Work instruction: Lines with the word "всего": copy all of them from the entries below.

★ ★ ★ ★ ★

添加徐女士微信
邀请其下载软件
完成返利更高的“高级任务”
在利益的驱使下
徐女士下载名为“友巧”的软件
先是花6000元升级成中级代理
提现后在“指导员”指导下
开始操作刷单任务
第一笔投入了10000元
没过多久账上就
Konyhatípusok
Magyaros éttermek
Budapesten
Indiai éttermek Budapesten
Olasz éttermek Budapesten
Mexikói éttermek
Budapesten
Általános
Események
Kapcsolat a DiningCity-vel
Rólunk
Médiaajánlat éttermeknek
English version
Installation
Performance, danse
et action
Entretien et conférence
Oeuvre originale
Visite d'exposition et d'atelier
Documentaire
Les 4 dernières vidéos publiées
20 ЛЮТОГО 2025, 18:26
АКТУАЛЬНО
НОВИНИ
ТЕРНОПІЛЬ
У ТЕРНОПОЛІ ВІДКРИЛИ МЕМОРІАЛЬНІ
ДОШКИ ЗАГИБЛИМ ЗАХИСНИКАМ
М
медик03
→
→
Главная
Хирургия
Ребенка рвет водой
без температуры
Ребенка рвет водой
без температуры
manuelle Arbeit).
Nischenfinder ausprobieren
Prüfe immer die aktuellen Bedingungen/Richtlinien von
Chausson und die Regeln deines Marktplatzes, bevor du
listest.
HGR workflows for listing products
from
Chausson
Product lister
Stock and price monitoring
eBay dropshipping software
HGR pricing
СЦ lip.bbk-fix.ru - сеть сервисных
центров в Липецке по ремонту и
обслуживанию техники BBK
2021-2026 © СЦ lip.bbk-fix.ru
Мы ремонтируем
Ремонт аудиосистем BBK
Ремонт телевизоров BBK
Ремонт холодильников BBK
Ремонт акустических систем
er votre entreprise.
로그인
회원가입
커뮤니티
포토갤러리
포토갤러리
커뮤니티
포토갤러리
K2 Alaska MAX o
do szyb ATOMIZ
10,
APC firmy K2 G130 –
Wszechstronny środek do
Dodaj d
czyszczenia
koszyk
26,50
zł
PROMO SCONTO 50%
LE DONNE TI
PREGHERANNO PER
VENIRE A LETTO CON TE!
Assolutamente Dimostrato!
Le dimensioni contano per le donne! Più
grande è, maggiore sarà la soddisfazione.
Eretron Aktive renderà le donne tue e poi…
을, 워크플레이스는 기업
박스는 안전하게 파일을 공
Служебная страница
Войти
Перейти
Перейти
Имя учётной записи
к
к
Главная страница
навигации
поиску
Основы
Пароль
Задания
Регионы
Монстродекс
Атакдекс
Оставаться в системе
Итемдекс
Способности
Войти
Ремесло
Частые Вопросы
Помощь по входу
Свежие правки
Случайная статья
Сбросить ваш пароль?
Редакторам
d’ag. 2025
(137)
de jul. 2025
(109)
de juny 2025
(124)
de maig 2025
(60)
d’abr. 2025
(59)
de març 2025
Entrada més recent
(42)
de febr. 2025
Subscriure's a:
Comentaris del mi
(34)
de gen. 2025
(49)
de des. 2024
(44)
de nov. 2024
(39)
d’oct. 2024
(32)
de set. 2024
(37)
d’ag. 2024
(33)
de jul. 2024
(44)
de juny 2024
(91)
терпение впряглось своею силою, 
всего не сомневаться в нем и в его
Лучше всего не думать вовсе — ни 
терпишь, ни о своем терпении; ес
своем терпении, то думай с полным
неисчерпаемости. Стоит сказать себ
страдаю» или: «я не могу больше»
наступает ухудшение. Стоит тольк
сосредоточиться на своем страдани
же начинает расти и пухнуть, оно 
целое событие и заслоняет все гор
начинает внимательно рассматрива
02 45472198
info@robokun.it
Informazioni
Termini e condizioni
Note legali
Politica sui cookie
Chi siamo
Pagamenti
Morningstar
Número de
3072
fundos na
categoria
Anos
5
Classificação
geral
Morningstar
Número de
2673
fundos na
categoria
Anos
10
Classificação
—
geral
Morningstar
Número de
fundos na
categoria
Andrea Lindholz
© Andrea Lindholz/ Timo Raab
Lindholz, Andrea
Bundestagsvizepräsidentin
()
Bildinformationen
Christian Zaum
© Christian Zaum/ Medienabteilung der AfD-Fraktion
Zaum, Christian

★ ★ ★ ★ ★

Completed task:
всего не сомневаться в нем и в его
Лучше всего не думать вовсе — ни 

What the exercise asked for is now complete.